### Reading passage
Start of Block
Only what's in the viewport, actually visible on your screen is rendered.
If you're forcing the width and hight of the component bigger you may only end up costing you performance.ListView comes with a build in scrollarea/flickable. -> unlimited size, but you only see what's inside the viewport
-
@J.Hilk looks like you did not read all I had wrote and my code. I need mandatory use QGraphicsScene to be able easy scale window content for different Android screen sizes.
I do not use your last code - it does not solve the task. And does not contain anything new for me. I already have got my own working code - almost have got. But rested in size restriction.
I tried use Window container - it gives scrollable list of all 100 items in my TestList. But this window appears outside of main window. I need list inside it. When I use Item container it appears inside main window. That's what I need. And all works fine as needed - long list scrolls inside QGraphicsScene. And it scales as well. But looks like Item's size is limited to 4096x4096 pixels. Is there any way to grow this limit? How can I create Item with size 600x32767?
PS: Ooops... looks like 4096x4096 is not the Item limit. But a limit of something in QGraphiscScene instead. May be QGraphicsItem linit. Or QGraphicsProxyWidget. I now removed Item from code and left only ListView. With setting it's height to 4096 it works well (yes, without root Item). But with settings it's height to 4097 it breaks.
End of Block
### Listed entries
Start of Block
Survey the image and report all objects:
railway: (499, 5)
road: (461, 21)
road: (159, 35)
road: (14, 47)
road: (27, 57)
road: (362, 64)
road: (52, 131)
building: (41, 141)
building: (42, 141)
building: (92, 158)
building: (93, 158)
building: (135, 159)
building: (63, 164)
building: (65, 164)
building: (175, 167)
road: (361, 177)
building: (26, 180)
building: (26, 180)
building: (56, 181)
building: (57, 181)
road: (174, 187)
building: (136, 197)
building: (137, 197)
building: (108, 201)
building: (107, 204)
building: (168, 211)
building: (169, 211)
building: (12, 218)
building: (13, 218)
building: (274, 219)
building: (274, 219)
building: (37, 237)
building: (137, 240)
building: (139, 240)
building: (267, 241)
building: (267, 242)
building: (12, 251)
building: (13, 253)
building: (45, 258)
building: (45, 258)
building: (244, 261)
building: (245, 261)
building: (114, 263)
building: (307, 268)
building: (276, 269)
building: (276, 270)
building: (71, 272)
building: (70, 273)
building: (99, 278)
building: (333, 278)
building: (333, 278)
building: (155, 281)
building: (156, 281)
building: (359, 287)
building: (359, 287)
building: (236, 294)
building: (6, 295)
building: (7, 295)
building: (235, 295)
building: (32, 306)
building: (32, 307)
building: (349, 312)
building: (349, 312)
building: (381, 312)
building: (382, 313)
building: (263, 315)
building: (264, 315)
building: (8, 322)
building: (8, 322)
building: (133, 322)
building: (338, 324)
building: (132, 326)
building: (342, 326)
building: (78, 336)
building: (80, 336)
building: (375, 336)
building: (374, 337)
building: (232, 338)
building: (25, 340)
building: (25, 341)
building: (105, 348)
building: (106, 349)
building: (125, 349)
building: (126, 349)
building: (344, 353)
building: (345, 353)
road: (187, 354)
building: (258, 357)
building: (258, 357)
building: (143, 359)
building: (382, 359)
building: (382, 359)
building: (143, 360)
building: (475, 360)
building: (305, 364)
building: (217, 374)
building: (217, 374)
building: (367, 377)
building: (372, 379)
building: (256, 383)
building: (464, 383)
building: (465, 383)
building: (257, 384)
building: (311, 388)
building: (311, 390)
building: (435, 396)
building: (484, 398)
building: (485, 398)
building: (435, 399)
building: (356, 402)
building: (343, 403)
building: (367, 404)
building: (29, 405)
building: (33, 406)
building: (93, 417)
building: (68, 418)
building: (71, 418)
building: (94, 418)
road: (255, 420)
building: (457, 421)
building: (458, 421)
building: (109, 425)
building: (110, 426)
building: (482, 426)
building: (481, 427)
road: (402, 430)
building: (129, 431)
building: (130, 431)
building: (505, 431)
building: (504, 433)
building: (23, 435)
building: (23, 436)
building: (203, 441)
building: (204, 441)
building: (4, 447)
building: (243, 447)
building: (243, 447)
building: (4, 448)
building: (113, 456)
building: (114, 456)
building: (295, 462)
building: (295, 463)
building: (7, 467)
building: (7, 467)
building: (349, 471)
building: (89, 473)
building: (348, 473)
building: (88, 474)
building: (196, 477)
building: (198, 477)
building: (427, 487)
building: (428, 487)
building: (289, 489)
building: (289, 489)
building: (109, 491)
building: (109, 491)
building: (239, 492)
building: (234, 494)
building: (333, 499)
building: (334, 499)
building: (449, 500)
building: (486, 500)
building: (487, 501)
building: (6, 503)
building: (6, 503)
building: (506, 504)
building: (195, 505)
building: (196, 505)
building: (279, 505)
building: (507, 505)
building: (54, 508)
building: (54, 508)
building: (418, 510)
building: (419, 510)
End of Block
### Exercise 1
In the forum post about QGraphicsScene, what ListView height makes the list break?
### Exercise 2
List every distinct name that begins with "QGraphics" in the forum post about QGraphicsScene.
### Exercise 3
Return the part of the forum post about QGraphicsScene from "I tried use" to "4097 it breaks.", copied word for word.
None of the rows are needed for this work.

### Task response 1
4097

### Task response 2
QGraphicsScene, QGraphicsItem, QGraphicsProxyWidget

### Task response 3
I tried use Window container - it gives scrollable list of all 100 items in my TestList. But this window appears outside of main window. I need list inside it. When I use Item container it appears inside main window. That's what I need. And all works fine as needed - long list scrolls inside QGraphicsScene. And it scales as well. But looks like Item's size is limited to 4096x4096 pixels. Is there any way to grow this limit? How can I create Item with size 600x32767?
PS: Ooops... looks like 4096x4096 is not the Item limit. But a limit of something in QGraphiscScene instead. May be QGraphicsItem linit. Or QGraphicsProxyWidget. I now removed Item from code and left only ListView. With setting it's height to 4096 it works well (yes, without root Item). But with settings it's height to 4097 it breaks.